Cette réduction drastique des financements a déjà profondément affecté le fonctionnement de la Cour et compromet jusqu’à son existence, avec de graves répercussions sur les procédures en cours et les services fournis aux victimes et aux témoins. Pour cette année 2026, seule l’UE s’est engagée à verser une contribution financière. Certains États européens examinent également la possibilité de fournir un financement, mais ils ne se sont pas encore engagés à verser de nouvelles contributions, pas plus que d’autres États.
Les tribunaux nationaux n’ont pas les ressources et les capacités nécessaires pour mener à bien la mission confiée à la Cour pénale spéciale.
Marceau Sivieude, directeur régional d’Amnesty International pour l’Afrique de l’Ouest et l’Afrique centrale
Selon les informations recueillies par Amnesty International, la Cour a déjà dû licencier un quart de son personnel, en particulier ses experts étrangers, entre août et septembre 2025. Il ne reste plus qu’une seule équipe d’officiers de police judiciaire pour mener les enquêtes, contre quatre auparavant, alors que 15 enquêtes sont en cours dans des dossiers incluant des crimes de guerre et de crimes contre l’humanité. La section chargée de la protection des témoins a perdu plus de la moitié de son personnel, ce qui risque de réduire la capacité de la Cour à prévenir les représailles envers des témoins.
« Les victimes et les survivant·e·s de crimes relevant du droit international ont droit à la vérité, à la justice et à des réparations. Nous appelons tous les États partenaires de la République centrafricaine à engager d’urgence des ressources financières et humaines en faveur de la CPS afin que justice soit rendue à ces victimes et survivant·e·s. Sans cela, l’impunité l’emportera », a déclaré Marceau Sivieude.
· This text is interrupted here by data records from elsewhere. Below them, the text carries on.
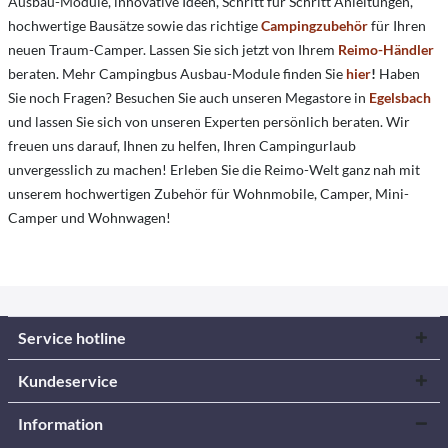
Ausbau-Module, innovative Ideen, Schritt für Schritt Anleitungen,
hochwertige Bausätze sowie das richtige
Campingzubehör
für Ihren
neuen Traum-Camper. Lassen Sie sich jetzt von Ihrem
Reimo-Händler
beraten. Mehr Campingbus Ausbau-Module finden Sie
hier
!
Haben
Sie noch Fragen? Besuchen Sie auch unseren Megastore in
Egelsbach
und lassen Sie sich von unseren Experten persönlich beraten. Wir
freuen uns darauf, Ihnen zu helfen, Ihren Campingurlaub
unvergesslich zu machen! Erleben Sie die Reimo-Welt ganz nah mit
unserem hochwertigen Zubehör für Wohnmobile, Camper, Mini-
Camper und Wohnwagen!
Service hotline
Kundeservice
Information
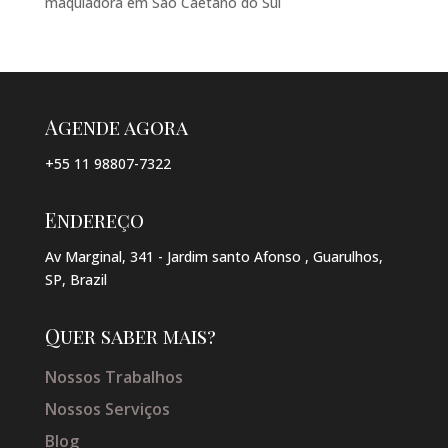
maquiadora em São Caetano do Sul
Agende agora
+55 11 98807-7322
Endereço
Av Marginal, 341 - Jardim santo Afonso , Guarulhos,
SP, Brazil
Quer saber mais?
Nossos Trabalhos
Nossos Serviços
Blog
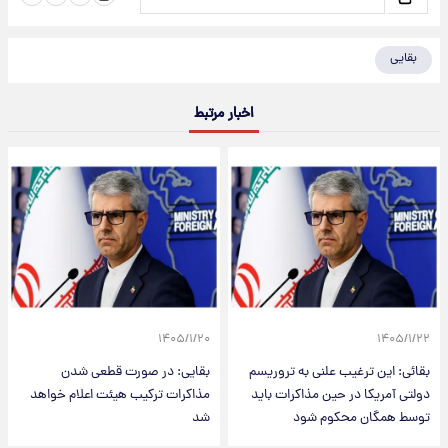
بقایی
اخبار مرتبط
۱۴۰۵/۱/۲۰
۱۴۰۵/۱/۲۲
بقائی: این ترغیب علنی به تروریسم
بقایی: در صورت قطعی شدن
دولتی آمریکا در حین مذاکرات باید
مذاکرات ترکیب هیئت اعلام خواهد
توسط همگان محکوم شود
شد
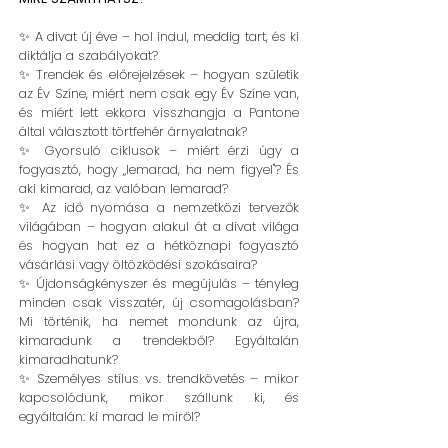
✨ A divat új éve – hol indul, meddig tart, és ki
diktálja a szabályokat?
✨ Trendek és előrejelzések – hogyan születik
az Év Színe, miért nem csak egy Év Színe van,
és miért lett ekkora visszhangja a Pantone
által választott törtfehér árnyalatnak?
✨ Gyorsuló ciklusok – miért érzi úgy a
fogyasztó, hogy „lemarad, ha nem figyel"? És
aki kimarad, az valóban lemarad?
✨ Az idő nyomása a nemzetközi tervezők
világában – hogyan alakul át a divat világa
és hogyan hat ez a hétköznapi fogyasztó
vásárlási vagy öltözködési szokásaira?
✨ Újdonságkényszer és megújulás – tényleg
minden csak visszatér, új csomagolásban?
Mi történik, ha nemet mondunk az újra,
kimaradunk a trendekből? Egyáltalán
kimaradhatunk?
✨ Személyes stílus vs. trendkövetés – mikor
kapcsolódunk, mikor szállunk ki, és
egyáltalán: ki marad le miről?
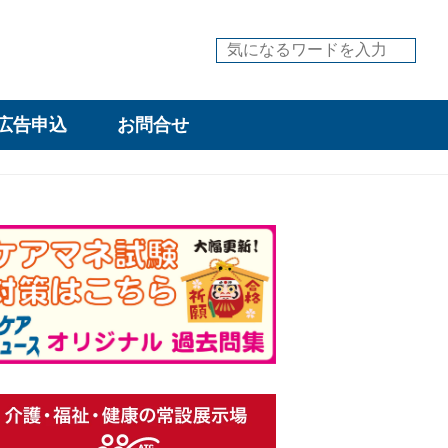
広告申込
お問合せ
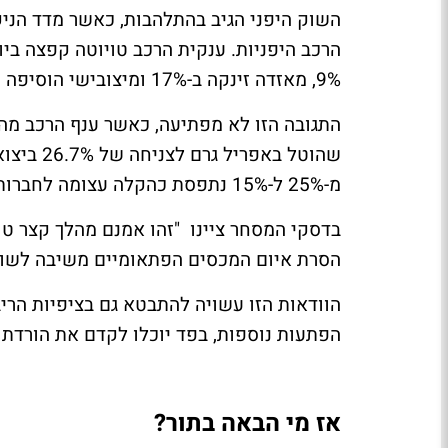
9%, מאזדה זינקה ב-17% ומיצובישי הוסיפה כ-13%.
מ-25% ל-15% נתפסת כהקלה עצומה לחברות, גם אם התחרות מצד סין וקוריאה עדיין מכבידה.
בדסקי המסחר ציינו "זהו אמנם מהלך קצר טו
הסרת איום המכסים הפתאומיים משיבה לשוק
הוודאות הזו עשויה להתבטא גם בציפיות הריב
הפתעות נוספות, בפד יוכלו לקדם את הורדת 
אז מי הבאה בתור?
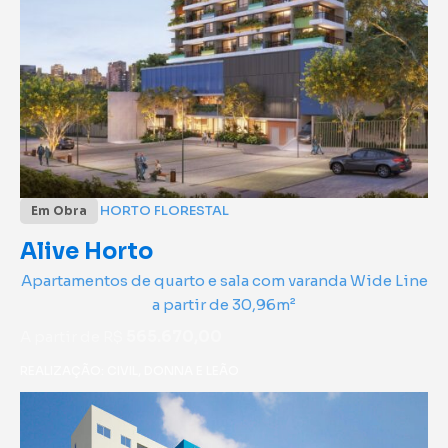
HORTO FLORESTAL
Em Obra
Alive Horto
Apartamentos de quarto e sala com varanda Wide Line
a partir de 30,96m²
A partir de R$
565.670,00
REALIZAÇÃO: CIVIL, DONNA E LEÃO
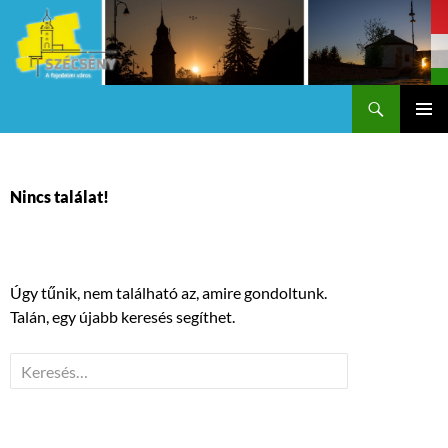
Keresés
Szécsény a fejedelmi Város
KILÉPÉS
Els
A
TARTALOMBA
me
Nincs találat!
Úgy tűnik, nem található az, amire gondoltunk.
Talán, egy újabb keresés segíthet.
Keresés:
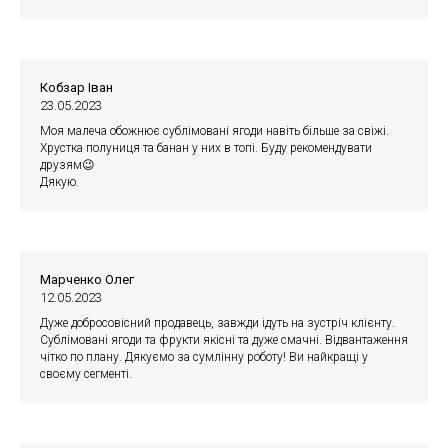
Кобзар Іван
23.05.2023
Моя малеча обожнює сублімовані ягоди навіть більше за свіжі.
Хрустка полуниця та банан у них в топі. Буду рекомендувати
друзям😉
Дякую.
Марченко Олег
12.05.2023
Дуже добросовісний продавець, завжди ідуть на зустріч клієнту.
Сублімовані ягоди та фрукти якісні та дуже смачні. Відвантаження
чітко по плану. Дякуємо за сумлінну роботу! Ви найкращі у
своєму сегменті.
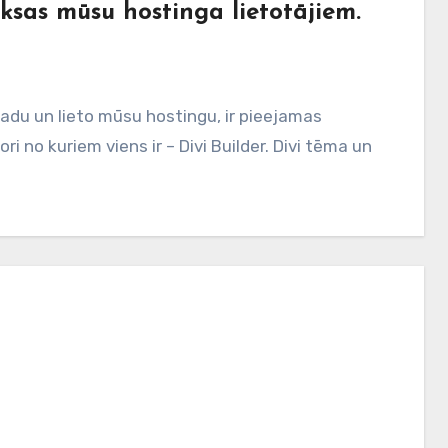
ksas mūsu hostinga lietotājiem.
gadu un lieto mūsu hostingu, ir pieejamas
 no kuriem viens ir – Divi Builder. Divi tēma un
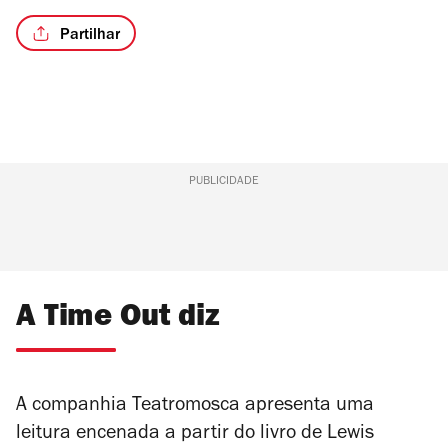
Partilhar
PUBLICIDADE
A Time Out diz
A companhia Teatromosca apresenta uma
leitura encenada a partir do livro de Lewis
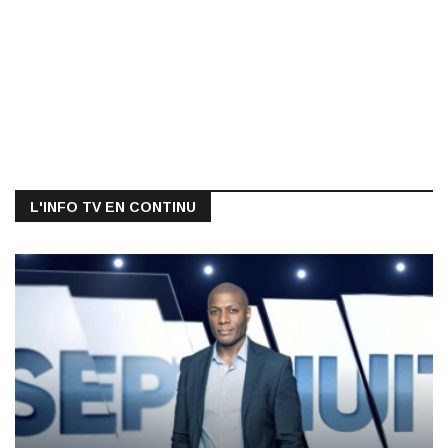
L'INFO TV EN CONTINU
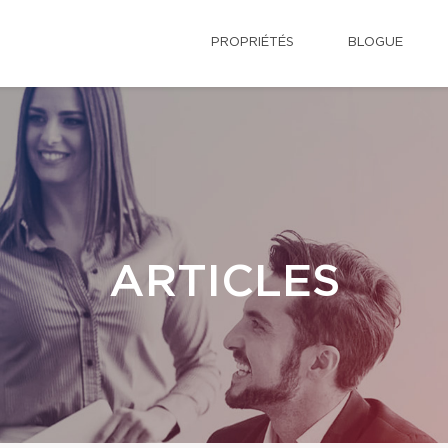
PROPRIÉTÉS
BLOGUE
ARTICLES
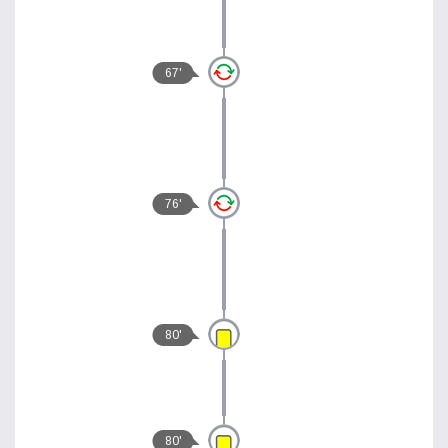
67'
76'
80'
80'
« Les tribunaux nationaux n’ont pas les ressources et les capacités nécessaires pour mener à bien la mission confiée à la CPS, malgré les efforts déployés par les autorités centrafricaines. Si la CPS ferme ses portes après avoir arrêté et jugé en personne seulement quelques individus qui n’étaient pas des leaders, et non les plus haut responsables, et pour quelques incidents récents, elle aura largement manqué à son mandat et déçu les espoirs et attentes de la population centrafricaine. »
Contexte
La CPS, inaugurée le 22 octobre 2018, est un tribunal hybride soutenu par l’ONU, composé de procureurs et de juges centrafricains et étrangers.
Le 19 avril 2022, elle a ouvert son premier procès contre trois anciens membres d’un groupe armé pour crimes de guerre et crimes contre l’humanité. Depuis lors, quatre procès ont eu lieu, dont deux sont toujours en phase d’appel. Deux autres procès sont en cours d’examen en première instance.
La CPS a émis un mandat d’arrêt contre l’ancien président François Bozizé en 2024, qui n’a pas encore été exécuté et malgré cela l’affaire a été renvoyée devant le tribunal en janvier 2026, en son absence. Plus de 30 personnes sont actuellement recherchées par la Cour dans le cadre d’enquêtes ou de procédures en cours.
La CPS a entamé son deuxième mandat de cinq ans le 22 octobre 2023. Celui-ci doit prendre fin en octobre 2028.